Polyethylene (PE) films are sold as self adhesive rolled films varying from 2.0 up to 3.5 mils in thickness. They trap any moisture from escaping so they shouldn’t be used on any floors which might be curing. Two of the good benefits of polyethylene films are that films will flex and contour so they can be used on carpets as well as hard surfaces. These films don’t offer any impact protection and are normally rated for short time period use of 30 to ninety days only. Polyethylene films are designed for one-time use and don’t use recycled supplies making them a poor choice in sustainable protection. Protection films are available in a variety of adhesion “tack”. Hard surface protection films will have a lower tack and coloration than carpet protection which wants a more aggressive glue to hold onto carpet fibers successfully.

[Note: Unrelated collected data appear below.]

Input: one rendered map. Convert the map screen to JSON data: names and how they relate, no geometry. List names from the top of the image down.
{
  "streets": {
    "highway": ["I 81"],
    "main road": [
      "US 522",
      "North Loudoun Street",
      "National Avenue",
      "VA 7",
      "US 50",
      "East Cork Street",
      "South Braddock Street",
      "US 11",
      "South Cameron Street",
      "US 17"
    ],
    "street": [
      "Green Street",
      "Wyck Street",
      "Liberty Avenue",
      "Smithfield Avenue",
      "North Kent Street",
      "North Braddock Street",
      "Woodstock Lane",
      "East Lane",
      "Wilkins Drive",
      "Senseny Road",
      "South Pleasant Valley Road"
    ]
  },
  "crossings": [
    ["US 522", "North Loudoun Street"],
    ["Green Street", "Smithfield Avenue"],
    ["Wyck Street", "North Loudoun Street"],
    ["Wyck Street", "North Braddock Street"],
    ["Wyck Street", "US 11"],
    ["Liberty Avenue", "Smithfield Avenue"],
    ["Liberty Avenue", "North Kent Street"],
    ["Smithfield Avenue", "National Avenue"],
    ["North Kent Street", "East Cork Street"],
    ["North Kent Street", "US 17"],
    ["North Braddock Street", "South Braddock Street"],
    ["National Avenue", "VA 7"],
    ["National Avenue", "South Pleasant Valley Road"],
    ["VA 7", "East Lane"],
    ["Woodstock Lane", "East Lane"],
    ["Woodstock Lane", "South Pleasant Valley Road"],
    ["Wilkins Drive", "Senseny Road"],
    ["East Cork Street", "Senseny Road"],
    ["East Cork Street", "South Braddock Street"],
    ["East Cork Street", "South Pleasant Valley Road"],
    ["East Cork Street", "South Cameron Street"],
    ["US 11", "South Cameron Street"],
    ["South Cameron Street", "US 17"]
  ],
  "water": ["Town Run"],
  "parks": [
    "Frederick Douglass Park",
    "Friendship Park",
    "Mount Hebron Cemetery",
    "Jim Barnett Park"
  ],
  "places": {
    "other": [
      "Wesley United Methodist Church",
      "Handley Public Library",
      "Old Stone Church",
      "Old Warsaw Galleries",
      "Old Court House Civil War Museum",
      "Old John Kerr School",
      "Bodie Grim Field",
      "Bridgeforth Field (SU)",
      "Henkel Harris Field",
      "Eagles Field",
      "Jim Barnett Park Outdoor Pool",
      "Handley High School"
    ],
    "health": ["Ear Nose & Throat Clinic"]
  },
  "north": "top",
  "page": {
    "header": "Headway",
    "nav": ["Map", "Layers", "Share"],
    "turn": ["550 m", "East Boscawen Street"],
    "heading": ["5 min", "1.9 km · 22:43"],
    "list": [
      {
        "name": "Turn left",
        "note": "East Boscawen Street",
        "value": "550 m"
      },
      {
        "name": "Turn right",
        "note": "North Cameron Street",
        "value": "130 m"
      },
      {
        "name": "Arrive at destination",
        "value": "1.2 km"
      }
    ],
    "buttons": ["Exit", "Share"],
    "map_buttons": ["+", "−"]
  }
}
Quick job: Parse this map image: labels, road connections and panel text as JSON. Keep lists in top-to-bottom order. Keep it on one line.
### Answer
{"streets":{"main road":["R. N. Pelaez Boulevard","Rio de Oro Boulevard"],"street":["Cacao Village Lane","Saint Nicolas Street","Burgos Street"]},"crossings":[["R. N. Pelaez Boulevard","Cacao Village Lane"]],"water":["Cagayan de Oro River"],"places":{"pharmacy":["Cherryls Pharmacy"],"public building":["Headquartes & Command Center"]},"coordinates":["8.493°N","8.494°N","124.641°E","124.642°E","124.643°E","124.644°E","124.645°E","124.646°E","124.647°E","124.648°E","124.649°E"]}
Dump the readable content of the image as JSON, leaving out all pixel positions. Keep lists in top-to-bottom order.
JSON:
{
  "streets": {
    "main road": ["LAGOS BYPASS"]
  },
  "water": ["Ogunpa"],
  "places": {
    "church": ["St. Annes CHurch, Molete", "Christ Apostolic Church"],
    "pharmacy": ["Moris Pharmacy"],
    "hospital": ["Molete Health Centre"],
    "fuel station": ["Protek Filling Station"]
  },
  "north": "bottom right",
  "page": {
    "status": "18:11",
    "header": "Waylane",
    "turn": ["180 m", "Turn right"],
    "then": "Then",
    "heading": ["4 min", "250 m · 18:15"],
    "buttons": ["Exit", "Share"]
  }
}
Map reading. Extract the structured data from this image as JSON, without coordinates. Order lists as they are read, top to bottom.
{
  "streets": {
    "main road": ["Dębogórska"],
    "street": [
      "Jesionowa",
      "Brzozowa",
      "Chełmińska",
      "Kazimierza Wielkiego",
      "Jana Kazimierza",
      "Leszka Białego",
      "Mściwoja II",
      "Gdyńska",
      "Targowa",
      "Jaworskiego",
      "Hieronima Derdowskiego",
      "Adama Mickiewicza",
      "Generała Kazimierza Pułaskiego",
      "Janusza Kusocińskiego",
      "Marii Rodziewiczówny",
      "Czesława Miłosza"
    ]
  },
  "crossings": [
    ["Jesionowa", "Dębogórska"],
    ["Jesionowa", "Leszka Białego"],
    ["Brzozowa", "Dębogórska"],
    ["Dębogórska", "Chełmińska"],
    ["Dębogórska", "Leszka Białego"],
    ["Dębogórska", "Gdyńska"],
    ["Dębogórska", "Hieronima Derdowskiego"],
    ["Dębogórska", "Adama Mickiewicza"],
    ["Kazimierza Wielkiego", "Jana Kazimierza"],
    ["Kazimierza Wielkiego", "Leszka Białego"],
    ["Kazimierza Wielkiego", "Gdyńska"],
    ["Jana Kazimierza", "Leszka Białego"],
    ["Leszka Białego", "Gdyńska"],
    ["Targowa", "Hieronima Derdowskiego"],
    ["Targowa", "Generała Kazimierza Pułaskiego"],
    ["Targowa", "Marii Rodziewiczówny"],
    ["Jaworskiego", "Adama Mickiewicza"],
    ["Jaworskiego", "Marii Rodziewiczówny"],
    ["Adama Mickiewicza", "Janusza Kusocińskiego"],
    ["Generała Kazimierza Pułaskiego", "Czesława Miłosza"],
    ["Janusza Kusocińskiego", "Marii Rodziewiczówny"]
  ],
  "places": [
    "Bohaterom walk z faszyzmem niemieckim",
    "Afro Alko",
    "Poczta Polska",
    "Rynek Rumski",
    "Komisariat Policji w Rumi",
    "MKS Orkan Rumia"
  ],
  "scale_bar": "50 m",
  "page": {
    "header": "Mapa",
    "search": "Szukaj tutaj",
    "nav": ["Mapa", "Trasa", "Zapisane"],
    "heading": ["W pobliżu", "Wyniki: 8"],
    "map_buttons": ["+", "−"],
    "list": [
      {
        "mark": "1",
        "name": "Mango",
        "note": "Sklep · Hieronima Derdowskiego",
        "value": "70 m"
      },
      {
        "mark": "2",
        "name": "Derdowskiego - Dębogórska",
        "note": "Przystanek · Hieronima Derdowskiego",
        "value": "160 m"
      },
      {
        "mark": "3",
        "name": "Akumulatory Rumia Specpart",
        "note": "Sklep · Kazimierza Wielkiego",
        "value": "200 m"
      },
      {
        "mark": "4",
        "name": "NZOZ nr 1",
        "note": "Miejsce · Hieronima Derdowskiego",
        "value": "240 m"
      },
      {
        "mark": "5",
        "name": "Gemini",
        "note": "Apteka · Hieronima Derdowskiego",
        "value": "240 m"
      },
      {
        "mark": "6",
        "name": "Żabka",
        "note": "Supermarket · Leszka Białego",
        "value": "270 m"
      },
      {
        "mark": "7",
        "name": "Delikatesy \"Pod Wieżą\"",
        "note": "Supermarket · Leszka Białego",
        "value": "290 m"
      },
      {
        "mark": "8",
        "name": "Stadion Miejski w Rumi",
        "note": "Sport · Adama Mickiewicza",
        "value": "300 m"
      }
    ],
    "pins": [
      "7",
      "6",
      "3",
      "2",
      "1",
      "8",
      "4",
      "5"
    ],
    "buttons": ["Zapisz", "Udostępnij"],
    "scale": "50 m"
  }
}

Plywood and Masonite are commonly used as protection on commercial projects with numerous foot traffic. Masonite is a wood product made from wood fibers unlike plywood which is an precise sheet of thin wood. Each plywood and Masonite are sold in the usual measurement of 4 feet by 8 ft and are more costly per square foot than paper or polyethylene products. Masonite is commonly 1/eight or 1/4 inch thick. Plywood is commonly 1/four inch to three/4 inch thick. Both products provide impact protection on a wide range of floor types and provide adequate protection against heavy equipment use or furniture moving. Both plywood and Masonite are breathable and reusable however they’re bulky to hold and store. These wood sheets should be used on high of a softer protection similar to a rolled textile as they easily scratch flooring. These sheets work well to protect carpet as they forestall wrinkles when rolling heavy loads over the carpet. Plywood and Masonite don’t provide moisture protection and could be harder to chop to measurement than different protection types.
Textile products are commonly manufactured from recycled cloth. In addition, these rolled protection products typically have added benefits resembling skid resistant backings or breathable plastic liners. For wood floors, these specialty textile rolls are highly beneficial as they’re breathable, skid resistant, reusable, typically leakproof and straightforward to cut to size.
As a way to obtain the complete benefits of using surface protection, proper application is a must. The floors should be clean (vacuumed or swept) prior to covering with the protection products. The proper selection of protection should be made so that moisture will not be trapped on floors which can be nonetheless curing. Trapping moisture can cause a full product failure and will invalidate a wood floor producer’s warranty. For heavy visitors or loads, several protection layers may be needed.
In summary, there are many selections in non permanent floor protection available today. When choosing a protection product, it is sensible to consider the cost, duration needed, breathability and potential to reuse the product. Successful floor protection also includes proper installation and preparation of the floor. Always comply with the manufacturer’s recommendation for use so the potential for adhesive transfer is avoided. Protecting valuable floors is a wise investment in time and money. Surface protection consultants are additionally available that will help you choose the perfect floor protection on your needs.